Being a parent is such an incredible experience that it is hard to remember not being a parent even after only a few weeks of being one. The responsibility is great. To have a newborn so dependent on you is on the one hand very gratifying and fulfilling and on the other hand very scary.
I came across a quote by Richard Carlson, the author of Don’t Sweat the Small Stuff. Mr. Carlson says, “We are given the opportunity to be responsible for children for a relatively short period in their lives, to guide them until they are ready to find themselves”.
This quote speaks of the dilemma parents face in loving, caring, and protecting their child, at the same time giving up control, letting them grow, and allowing them to become themselves. How we do this over time is a very personal part of parenting that cannot be taught. It must be lived and experienced. Facing this conflict is one all parents must do whether we get blind sided by it or face it openly.
When we become parents we get lulled into the idea that we control so much. We are satisfied by feeding our child and hearing satisfied burps coming from him or her. He falls asleep on our chest and we feel the awe of having our child sense the security of our arms. It takes some time, many months, for us to see a personality in our child. Then we see our child’s desire to call some shots. At some point we turn against our child’s will by saying “No, I can’t let you do that”. We see the resistance the child puts up when their will is crossed. We watch further as we see their will develop into interests, and their interests eventually into who they are. We help by promoting their interests while continuing to say “No” to some of their desires. We strive to balance discipline and permissiveness. We recognize their skills, sometimes before they do. Sometimes we don’t see it until long after they have been using it. We worry. We have fears for them that they don’t see and don’t want to hear about. We give them attention; they take some control. We try to stay out of some parenting traps and dig our way out when we fall into them. We lift them up when they have fallen. We recognize their emotional outbursts and help them through them. We listen to their dreams, realistic and far-fetched. We acknowledge their successes (hopefully as theirs and not ours) and we feel their pain in their failures.

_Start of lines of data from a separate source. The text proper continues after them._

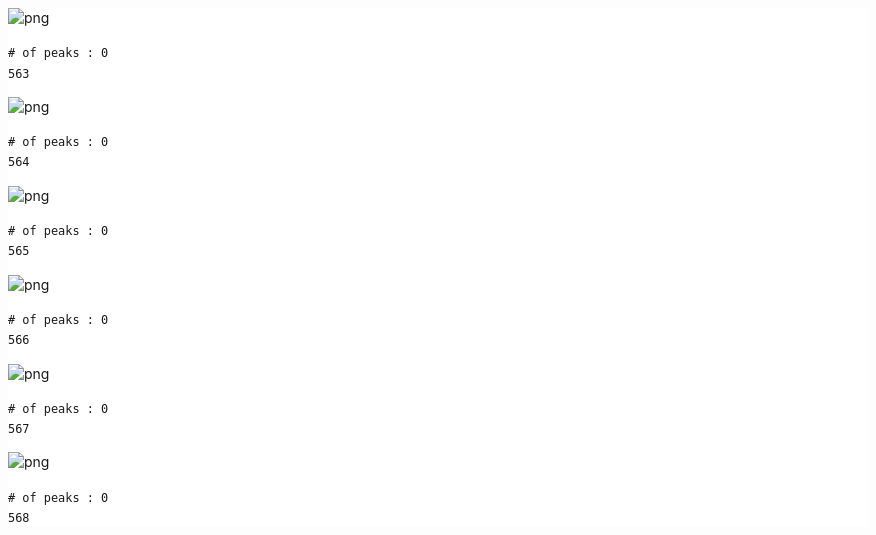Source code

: 

    
![png](output_2_1123.png)
    


    # of peaks : 0
    563
    


    
![png](output_2_1125.png)
    


    # of peaks : 0
    564
    


    
![png](output_2_1127.png)
    


    # of peaks : 0
    565
    


    
![png](output_2_1129.png)
    


    # of peaks : 0
    566
    


    
![png](output_2_1131.png)
    


    # of peaks : 0
    567
    


    
![png](output_2_1133.png)
    


    # of peaks : 0
    568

It doesn’t end. Parenting continues for life and beyond. (Even if our child happens to die before we do, we continue to think of them as our child). Without a doubt, parenting is the hardest job we will ever have. Few of us succeed at it without the support of others. It takes faith in ourselves as parents. It takes faith in them as individuals. We need to have courage to allow them the space to become themselves. As Jack Kornberg says in his book, The Art of Forgiveness, Loving, Kindness and Peace, “Peace requires us to surrender our illusions of control. We can love and care for others but we cannot possess our children, lovers, family or friends. We can assist them, pray for them, and wish them well, yet in the end their happiness and suffering depend on their thoughts and actions, not on our wishes.” And so it becomes very important for parents to learn what we have control over and what our children have responsibility for. That quest defines the short term and long term aspects of each parent’s journey.